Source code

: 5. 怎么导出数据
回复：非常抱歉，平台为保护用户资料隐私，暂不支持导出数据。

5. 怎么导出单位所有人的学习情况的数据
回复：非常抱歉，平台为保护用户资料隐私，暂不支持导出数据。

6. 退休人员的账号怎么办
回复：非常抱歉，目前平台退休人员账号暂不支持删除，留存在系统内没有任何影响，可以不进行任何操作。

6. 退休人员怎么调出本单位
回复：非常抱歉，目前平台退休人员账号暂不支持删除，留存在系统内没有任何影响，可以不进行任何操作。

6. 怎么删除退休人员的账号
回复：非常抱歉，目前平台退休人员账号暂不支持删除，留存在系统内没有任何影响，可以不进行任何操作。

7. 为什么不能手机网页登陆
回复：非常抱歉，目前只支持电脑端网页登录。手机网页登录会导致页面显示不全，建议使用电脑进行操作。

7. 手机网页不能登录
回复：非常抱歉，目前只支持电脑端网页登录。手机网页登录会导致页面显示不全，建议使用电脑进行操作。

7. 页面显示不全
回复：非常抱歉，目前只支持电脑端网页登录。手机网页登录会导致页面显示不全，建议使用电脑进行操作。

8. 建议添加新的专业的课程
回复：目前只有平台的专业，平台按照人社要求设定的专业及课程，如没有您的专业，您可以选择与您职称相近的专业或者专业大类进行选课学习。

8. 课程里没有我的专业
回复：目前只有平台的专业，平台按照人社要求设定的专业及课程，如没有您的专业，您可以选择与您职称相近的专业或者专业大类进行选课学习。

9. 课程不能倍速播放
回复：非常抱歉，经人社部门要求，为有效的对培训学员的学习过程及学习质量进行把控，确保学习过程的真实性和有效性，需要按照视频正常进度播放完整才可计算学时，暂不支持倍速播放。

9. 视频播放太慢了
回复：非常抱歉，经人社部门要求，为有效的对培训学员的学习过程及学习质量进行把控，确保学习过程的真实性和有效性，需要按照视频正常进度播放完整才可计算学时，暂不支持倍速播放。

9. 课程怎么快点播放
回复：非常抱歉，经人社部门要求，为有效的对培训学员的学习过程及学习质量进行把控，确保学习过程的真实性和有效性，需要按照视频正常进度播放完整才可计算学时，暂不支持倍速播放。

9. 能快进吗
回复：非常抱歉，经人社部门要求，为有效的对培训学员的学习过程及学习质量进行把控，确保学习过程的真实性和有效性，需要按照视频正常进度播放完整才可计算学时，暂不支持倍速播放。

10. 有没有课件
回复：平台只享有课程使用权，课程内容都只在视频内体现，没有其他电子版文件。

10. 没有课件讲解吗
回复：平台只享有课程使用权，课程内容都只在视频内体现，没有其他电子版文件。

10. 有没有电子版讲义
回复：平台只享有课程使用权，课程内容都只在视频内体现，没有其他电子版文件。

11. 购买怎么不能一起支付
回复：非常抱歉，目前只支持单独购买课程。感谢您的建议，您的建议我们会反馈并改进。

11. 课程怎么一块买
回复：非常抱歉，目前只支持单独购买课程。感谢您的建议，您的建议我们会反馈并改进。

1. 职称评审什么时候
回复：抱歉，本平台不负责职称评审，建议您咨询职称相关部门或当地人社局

**Exercise instructions:**
Can you write out the entries above again with every "回复" changed to "答复" and everything else left the same?

**Output for this exercise:**
Source code

: 5. 怎么导出数据
答复：非常抱歉，平台为保护用户资料隐私，暂不支持导出数据。

5. 怎么导出单位所有人的学习情况的数据
答复：非常抱歉，平台为保护用户资料隐私，暂不支持导出数据。

6. 退休人员的账号怎么办
答复：非常抱歉，目前平台退休人员账号暂不支持删除，留存在系统内没有任何影响，可以不进行任何操作。

6. 退休人员怎么调出本单位
答复：非常抱歉，目前平台退休人员账号暂不支持删除，留存在系统内没有任何影响，可以不进行任何操作。

6. 怎么删除退休人员的账号
答复：非常抱歉，目前平台退休人员账号暂不支持删除，留存在系统内没有任何影响，可以不进行任何操作。

7. 为什么不能手机网页登陆
答复：非常抱歉，目前只支持电脑端网页登录。手机网页登录会导致页面显示不全，建议使用电脑进行操作。

7. 手机网页不能登录
答复：非常抱歉，目前只支持电脑端网页登录。手机网页登录会导致页面显示不全，建议使用电脑进行操作。

7. 页面显示不全
答复：非常抱歉，目前只支持电脑端网页登录。手机网页登录会导致页面显示不全，建议使用电脑进行操作。

8. 建议添加新的专业的课程
答复：目前只有平台的专业，平台按照人社要求设定的专业及课程，如没有您的专业，您可以选择与您职称相近的专业或者专业大类进行选课学习。

8. 课程里没有我的专业
答复：目前只有平台的专业，平台按照人社要求设定的专业及课程，如没有您的专业，您可以选择与您职称相近的专业或者专业大类进行选课学习。

9. 课程不能倍速播放
答复：非常抱歉，经人社部门要求，为有效的对培训学员的学习过程及学习质量进行把控，确保学习过程的真实性和有效性，需要按照视频正常进度播放完整才可计算学时，暂不支持倍速播放。

9. 视频播放太慢了
答复：非常抱歉，经人社部门要求，为有效的对培训学员的学习过程及学习质量进行把控，确保学习过程的真实性和有效性，需要按照视频正常进度播放完整才可计算学时，暂不支持倍速播放。

9. 课程怎么快点播放
答复：非常抱歉，经人社部门要求，为有效的对培训学员的学习过程及学习质量进行把控，确保学习过程的真实性和有效性，需要按照视频正常进度播放完整才可计算学时，暂不支持倍速播放。

9. 能快进吗
答复：非常抱歉，经人社部门要求，为有效的对培训学员的学习过程及学习质量进行把控，确保学习过程的真实性和有效性，需要按照视频正常进度播放完整才可计算学时，暂不支持倍速播放。

10. 有没有课件
答复：平台只享有课程使用权，课程内容都只在视频内体现，没有其他电子版文件。

10. 没有课件讲解吗
答复：平台只享有课程使用权，课程内容都只在视频内体现，没有其他电子版文件。

10. 有没有电子版讲义
答复：平台只享有课程使用权，课程内容都只在视频内体现，没有其他电子版文件。

11. 购买怎么不能一起支付
答复：非常抱歉，目前只支持单独购买课程。感谢您的建议，您的建议我们会反馈并改进。

11. 课程怎么一块买
答复：非常抱歉，目前只支持单独购买课程。感谢您的建议，您的建议我们会反馈并改进。

1. 职称评审什么时候
答复：抱歉，本平台不负责职称评审，建议您咨询职称相关部门或当地人社局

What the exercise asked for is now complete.